Among the lines below, list those containing the string "This".
### Listed records
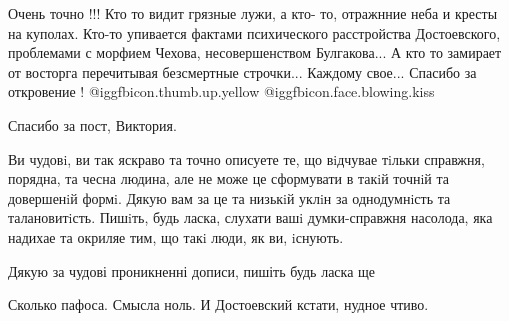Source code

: \begin{itemize}

Очень точно !!! Кто то видит грязные лужи, а кто- то, отражнние неба и кресты
на куполах. Кто-то упивается фактами психического расстройства Достоевского,
проблемами с морфием Чехова, несовершенством Булгакова... А кто то замирает от
восторга перечитывая безсмертные строчки... Каждому свое... Спасибо за
откровение ! @igg{fbicon.thumb.up.yellow}  @igg{fbicon.face.blowing.kiss} 


Спасибо за пост, Виктория.


Ви чудовi, ви так яскраво та точно описуете те, що вiдчувае тiльки справжня,
порядна, та чесна людина, але не може це сформувати в такiй точнiй та
довершенiй формi. Дякую вам за це та низькiй уклiн за однодумнiсть та
талановитiсть. Пишiть, будь ласка, слухати вашi думки-справжня насолода, яка
надихае та окриляе тим, що такi люди, як ви, iснують.

Дякую за чудові проникненні дописи, пишіть будь ласка ще

Сколько пафоса. Смысла ноль. И Достоевский кстати, нудное чтиво.


\end{itemize} %
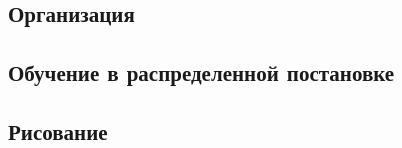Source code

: 

\subsection{Организация}



\subsection{Обучение в распределенной постановке}




\subsection{Рисование}


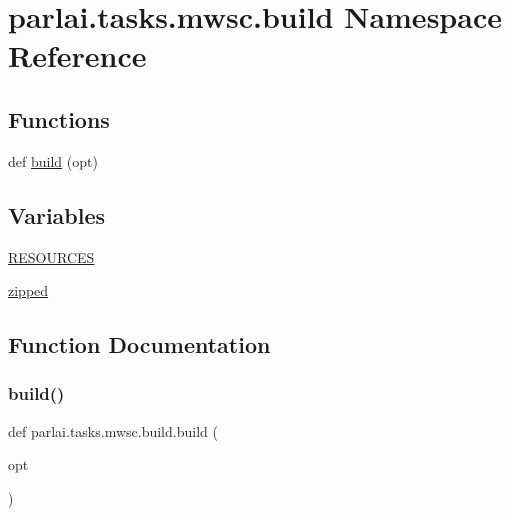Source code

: \hypertarget{namespaceparlai_1_1tasks_1_1mwsc_1_1build}{}\section{parlai.\+tasks.\+mwsc.\+build Namespace Reference}
\label{namespaceparlai_1_1tasks_1_1mwsc_1_1build}
\subsection*{Functions}
\begin{DoxyCompactItemize}
\item 
def \hyperlink{namespaceparlai_1_1tasks_1_1mwsc_1_1build_a21fb0afba67df57037a48b4250337077}{build} (opt)
\end{DoxyCompactItemize}
\subsection*{Variables}
\begin{DoxyCompactItemize}
\item 
\hyperlink{namespaceparlai_1_1tasks_1_1mwsc_1_1build_a7b7842b18b674a1b523b16617f65908a}{R\+E\+S\+O\+U\+R\+C\+ES}
\item 
\hyperlink{namespaceparlai_1_1tasks_1_1mwsc_1_1build_a3739cb2c63f7061eac5167f7d0f7c290}{zipped}
\end{DoxyCompactItemize}


\subsection{Function Documentation}
\mbox{\label{namespaceparlai_1_1tasks_1_1mwsc_1_1build_a21fb0afba67df57037a48b4250337077}} 
\subsubsection{\texorpdfstring{build()}{build()}}
{\footnotesize\ttfamily def parlai.\+tasks.\+mwsc.\+build.\+build (\begin{DoxyParamCaption}\item[{}]{opt }\end{DoxyParamCaption})}



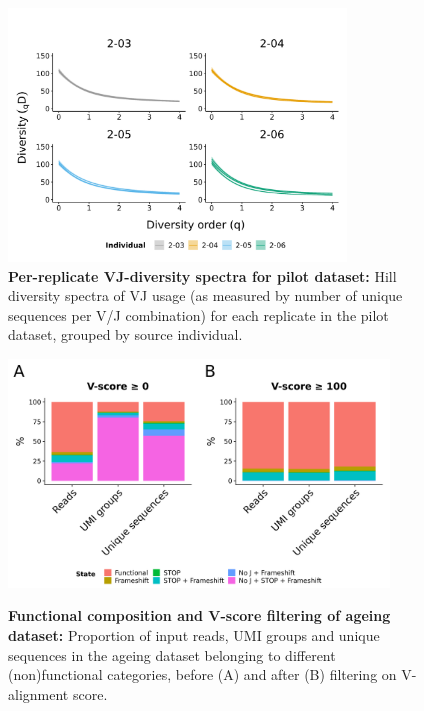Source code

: \begin{figure}
\centering
\includegraphics[width = 0.8\textwidth]{_Figures/png/pilot-vj-diversity-solo-spectra}
\caption[Per-replicate VJ-diversity spectra for pilot dataset]{\textbf{Per-replicate VJ-diversity spectra for pilot dataset:} Hill diversity spectra of VJ usage (as measured by number of unique sequences per V/J combination) for each replicate in the \igseq pilot dataset, grouped by source individual.}
\label{fig:igseq-pilot-vj-diversity-solo-spectra}
\end{figure}

\begin{figure}
\centering
\includegraphics[width = 0.9\textwidth]{_Figures/png/ageing-functional-prop}
\begin{subfigure}{0em}
\label{fig:igseq-ageing-functional-prop-pre}
\end{subfigure}
\begin{subfigure}{0em}
\label{fig:igseq-ageing-functional-prop-post}
\end{subfigure}
\caption[Functional composition and V-score filtering of \igseq ageing dataset]{\textbf{Functional composition and V-score filtering of \igseq ageing dataset:} Proportion of input reads, UMI groups and unique sequences in the \igseq ageing dataset belonging to different (non)functional categories, before (A) and after (B) filtering on V-alignment score.}
\label{fig:igseq-ageing-functional-prop}
\end{figure}

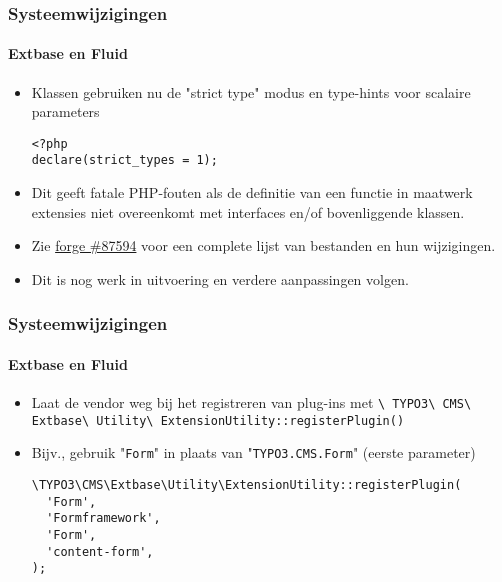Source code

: \begin{frame}[fragile]
	\frametitle{Systeemwijzigingen}
	\framesubtitle{Extbase en Fluid}

	\lstset{basicstyle=\smaller\ttfamily}

	\begin{itemize}
		\item Klassen gebruiken nu de "strict type" modus en type-hints voor scalaire parameters
\begin{lstlisting}
<?php
declare(strict_types = 1);
\end{lstlisting}

		\item Dit geeft fatale PHP-fouten als de definitie van een functie in maatwerk
			extensies niet overeenkomt met interfaces en/of bovenliggende klassen.

		\item Zie \href{https://forge.typo3.org/issues/87594}{forge \#87594}
			voor een complete lijst van bestanden en hun wijzigingen.

		\item Dit is nog werk in uitvoering en verdere aanpassingen volgen.

	\end{itemize}

\end{frame}


\begin{frame}[fragile]
	\frametitle{Systeemwijzigingen}
	\framesubtitle{Extbase en Fluid}

	\lstset{basicstyle=\smaller\ttfamily}

	\begin{itemize}
		\item Laat de vendor weg bij het registreren van plug-ins met\newline
			\smaller
				\texttt{\textbackslash
					TYPO3\textbackslash
					CMS\textbackslash
					Extbase\textbackslash
					Utility\textbackslash
					ExtensionUtility::registerPlugin()}
			\normalsize

		\item Bijv., gebruik "\texttt{Form}" in plaats van "\texttt{TYPO3.CMS.Form}"\newline
			\small(eerste parameter)\normalsize
\begin{lstlisting}
\TYPO3\CMS\Extbase\Utility\ExtensionUtility::registerPlugin(
  'Form',
  'Formframework',
  'Form',
  'content-form',
);
\end{lstlisting}

	\end{itemize}

\end{frame}

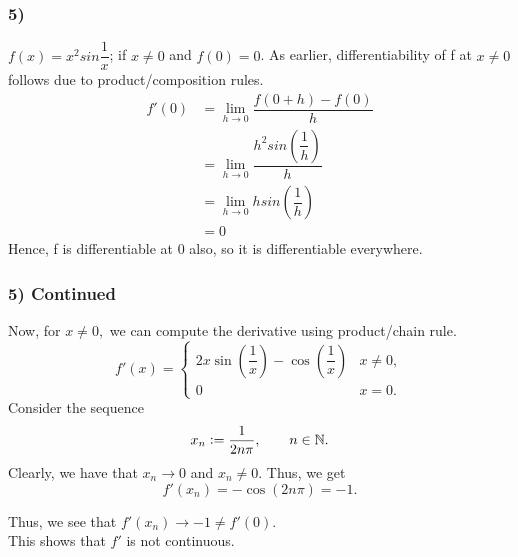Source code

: \documentclass[handout]{beamer}
\begin{document}
\begin{frame}
\frametitle{5)}
$f(x) = x^2sin\dfrac{1}{x}$; if $x \neq 0$ and $f(0) = 0$.
As earlier, differentiability of f at $x \ne 0 $ follows due to product/composition
rules.
\begin{align*}
f'(0)&=\underset{h \to 0}{\lim}\dfrac{f(0+h)-f(0)}{h}\\
&=\underset{h \to 0}{\lim}\dfrac{h^2sin(\dfrac{1}{h})}{h}\\
&=\underset{h \to 0}{\lim}hsin(\dfrac{1}{h})\\
&=0
\end{align*}
Hence, f is differentiable at 0 also, so it is differentiable everywhere.
\end{frame}
\begin{frame}
    \frametitle{5) Continued}
    Now, for $x \neq 0,$ we can compute the derivative using product/chain rule.
    \begin{equation*} 
        f'(x) = \begin{cases}
            2x\sin\left(\dfrac{1}{x}\right) - \cos\left(\dfrac{1}{x}\right) & x \neq 0,\\
            0 & x = 0.
        \end{cases}
    \end{equation*}
Consider the sequence
		\begin{equation*} 
			x_n \vcentcolon= \dfrac{1}{2n\pi}, \qquad n \in \mathbb{N}.
		\end{equation*}
		Clearly, we have that $x_n \to 0$ and $x_n \neq 0.$ Thus, we get
		\begin{equation*} 
			f'(x_n) = -\cos(2n\pi) = -1.
		\end{equation*}

		Thus, we see that $f'(x_n) \to -1 \neq f'(0).$ \\
		This shows that $f'$ is not continuous.
\end{frame}
\end{document}
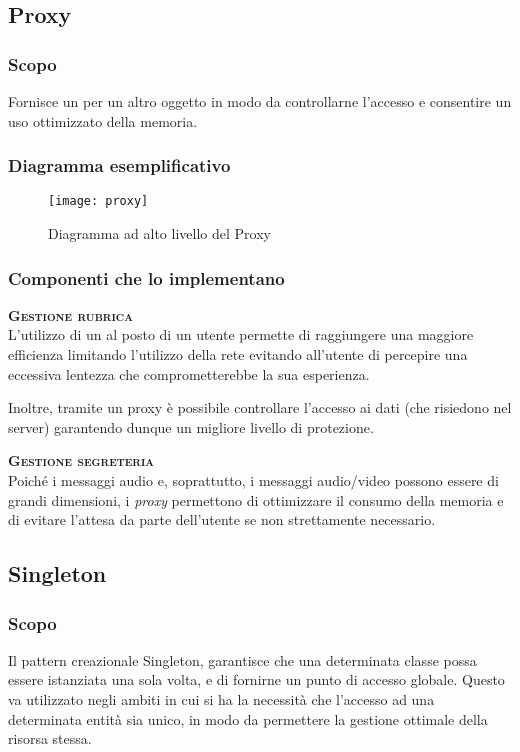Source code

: \subsection{Proxy}

\subsubsection{Scopo}
Fornisce un  per un altro oggetto in modo da controllarne l'accesso e consentire un uso ottimizzato della memoria.

\subsubsection{Diagramma esemplificativo}
\begin{figure}[H]
\centering
\texttt{[image: proxy]}
\caption{Diagramma ad alto livello del  Proxy}\label{fig:proxy}
\end{figure}

\subsubsection{Componenti che lo implementano}
\begin{description}
  \item{\bfseries\scshape Gestione rubrica}\\
L'utilizzo di un  al posto di un utente permette di raggiungere una maggiore efficienza limitando l'utilizzo della rete evitando all'utente di percepire una eccessiva lentezza che comprometterebbe la sua esperienza.

Inoltre, tramite un proxy è possibile controllare l'accesso ai dati (che risiedono nel server) garantendo dunque un migliore livello di protezione.
  \item{\bfseries\scshape Gestione segreteria}\\
Poiché i messaggi audio e, soprattutto, i messaggi audio/video possono essere di grandi dimensioni, i \textit{proxy} permettono di ottimizzare il consumo della memoria e di evitare l'attesa da parte dell'utente se non strettamente necessario.
\end{description}

\subsection{Singleton}

\subsubsection{Scopo}
Il pattern creazionale Singleton, garantisce che una determinata classe possa essere istanziata una sola volta, e di fornirne un punto di accesso globale. Questo  va utilizzato negli ambiti in cui si ha la necessità che l'accesso ad una determinata entità sia unico, in modo da permettere la gestione ottimale della risorsa stessa.

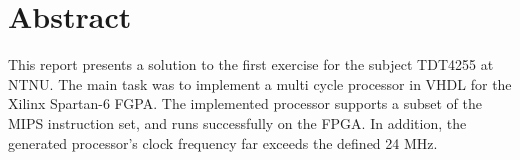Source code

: \section*{Abstract}
\label{sec:abstract}

\vspace*{\fill}
This report presents a solution to the first exercise for the subject TDT4255 at NTNU.
The main task was to implement a multi cycle processor in VHDL for the Xilinx Spartan-6 FGPA.
The implemented processor supports a subset of the MIPS instruction set, and runs successfully on the FPGA.
In addition, the generated processor's clock frequency far exceeds the defined 24 MHz.
\vspace*{\fill}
######
=== Problem solution ===
		This shows that $f'$ is not continuous.
This report presents a solution to the first exercise for the subject TDT4255 at NTNU.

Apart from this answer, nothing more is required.